(Plotted data images)
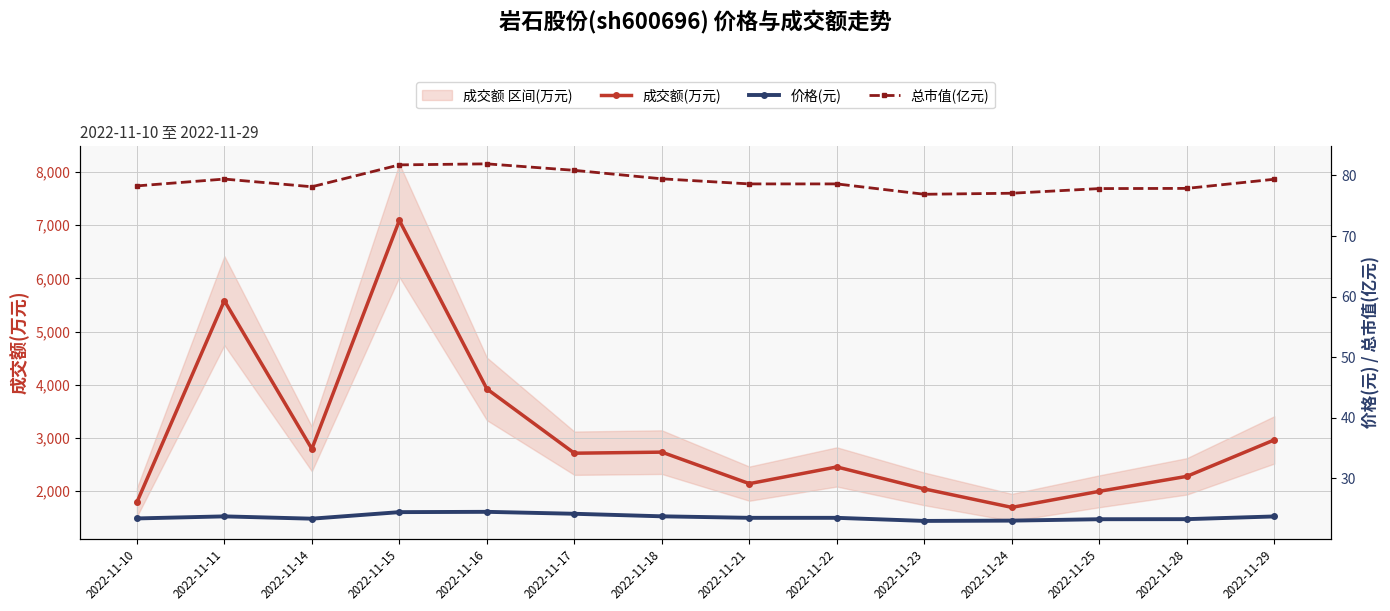

Is it true that 总市值(亿元) equals 100.9 at 2022-11-23?

False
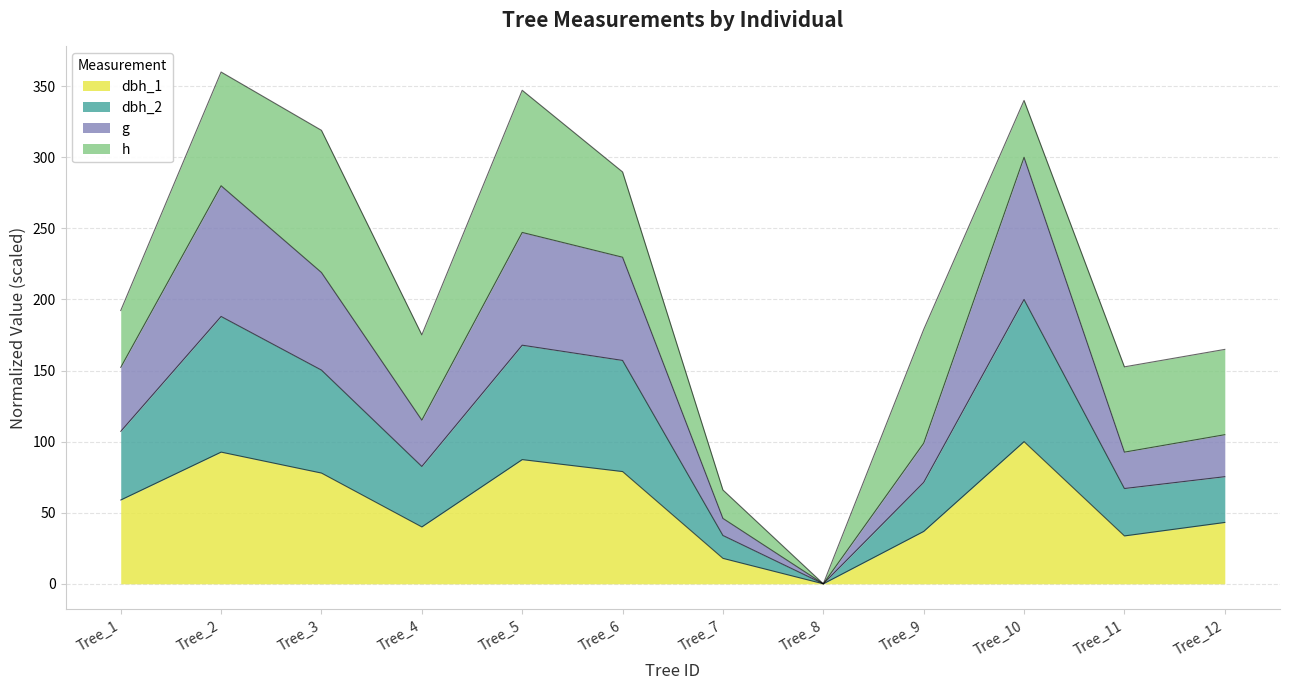

At which label does dbh_1 first exceed 58?

Tree_1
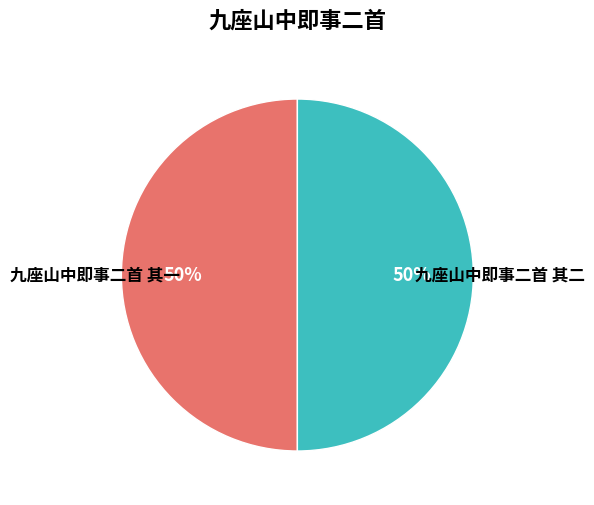

Approximately how many times larger is the value at 九座山中即事二首 其二 compared to 九座山中即事二首 其一?

1.0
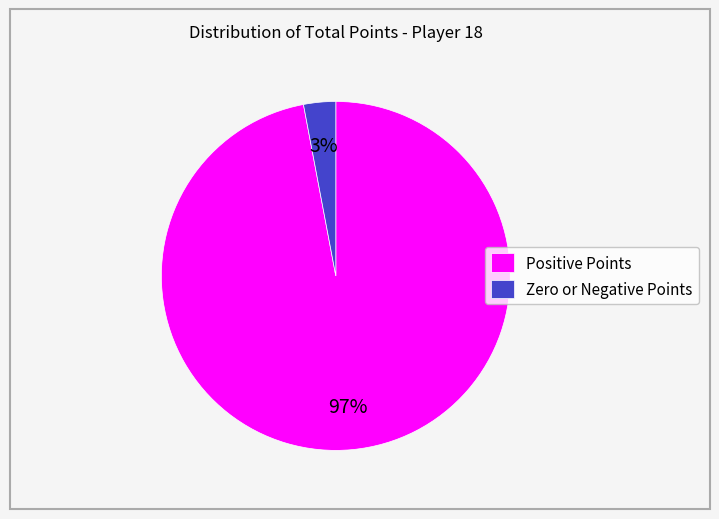

Which category has the biggest portion of the pie?

Positive Points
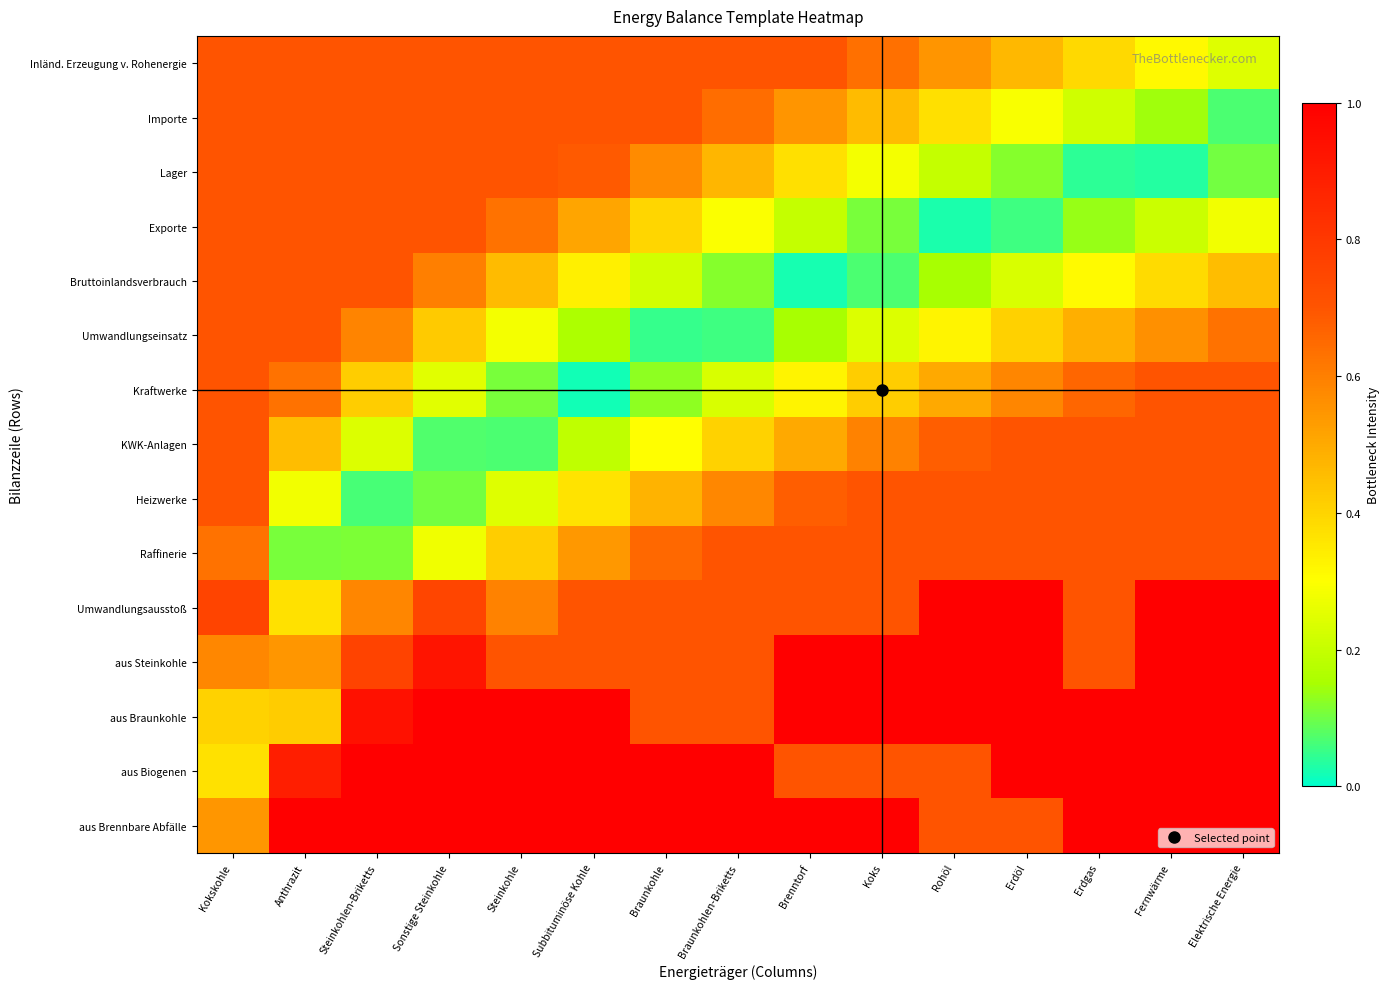

Which label corresponds to the smallest value in the chart?

Subbituminöse Kohle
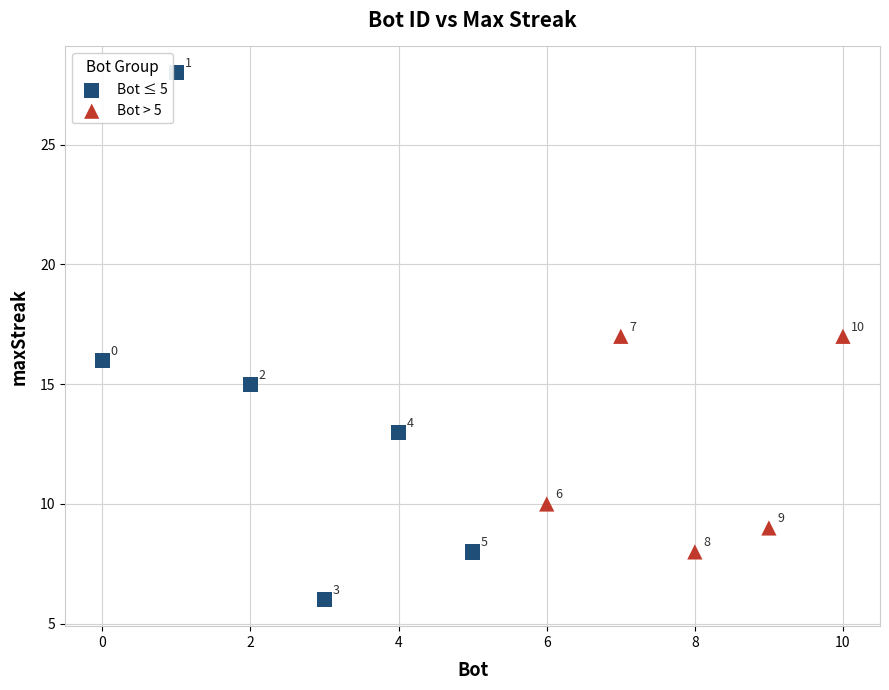

Which series has the largest Y range (max minus min)?

Bot ≤ 5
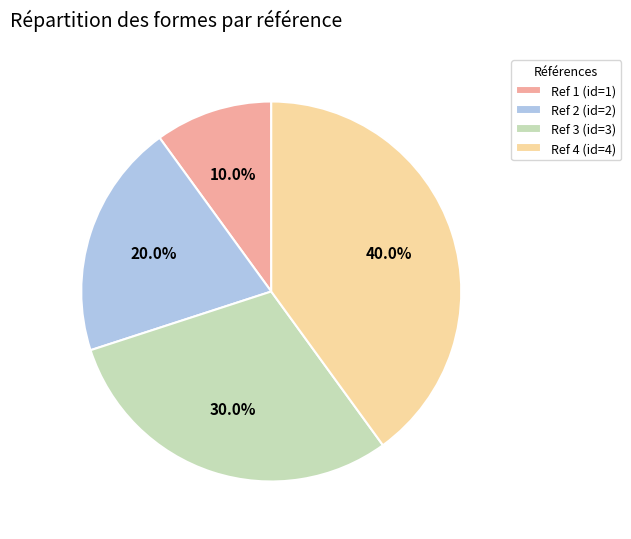

Rank the categories by value from highest to lowest.

Ref 4 (id=4), Ref 3 (id=3), Ref 2 (id=2), Ref 1 (id=1)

Written task: Please count the lines in the data above that contain the string "value" and reply with only that number.

Worked solution: 3